# WHAT YOU HAVE TO DO
Among the lines of the data below, count those that hold the word "border". Answer with the number alone.

*** DATA FOR PROCESSING ***

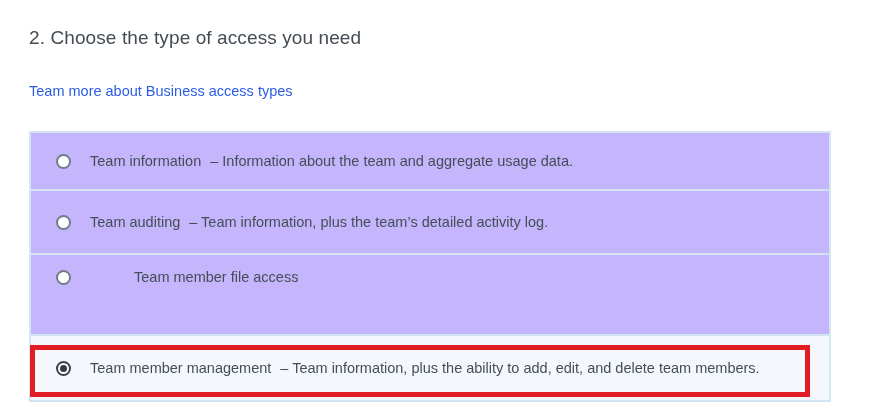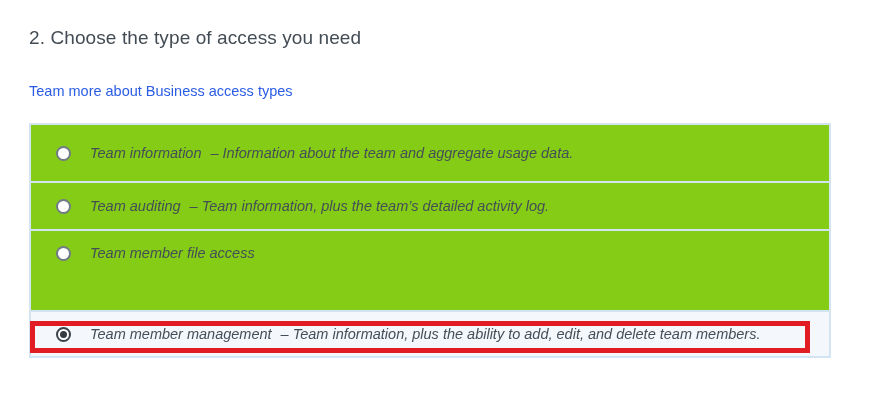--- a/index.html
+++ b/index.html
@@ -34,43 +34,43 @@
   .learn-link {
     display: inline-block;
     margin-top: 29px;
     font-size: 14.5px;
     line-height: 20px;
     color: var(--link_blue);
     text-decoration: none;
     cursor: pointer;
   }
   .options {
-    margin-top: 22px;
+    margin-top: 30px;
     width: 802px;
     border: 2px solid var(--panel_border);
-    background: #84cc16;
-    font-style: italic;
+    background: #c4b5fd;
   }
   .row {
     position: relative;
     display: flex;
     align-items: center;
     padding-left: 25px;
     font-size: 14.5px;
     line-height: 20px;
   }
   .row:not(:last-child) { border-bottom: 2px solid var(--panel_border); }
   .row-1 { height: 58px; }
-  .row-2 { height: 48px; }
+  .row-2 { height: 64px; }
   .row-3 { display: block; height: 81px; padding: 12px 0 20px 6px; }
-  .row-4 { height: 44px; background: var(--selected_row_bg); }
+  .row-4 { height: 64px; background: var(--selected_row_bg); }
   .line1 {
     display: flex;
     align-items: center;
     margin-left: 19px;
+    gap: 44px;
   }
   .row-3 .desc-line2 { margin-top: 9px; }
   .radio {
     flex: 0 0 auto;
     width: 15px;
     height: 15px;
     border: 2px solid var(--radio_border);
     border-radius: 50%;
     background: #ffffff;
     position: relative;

*** End of DATA FOR PROCESSING ***

# RESPONSE BELOW
4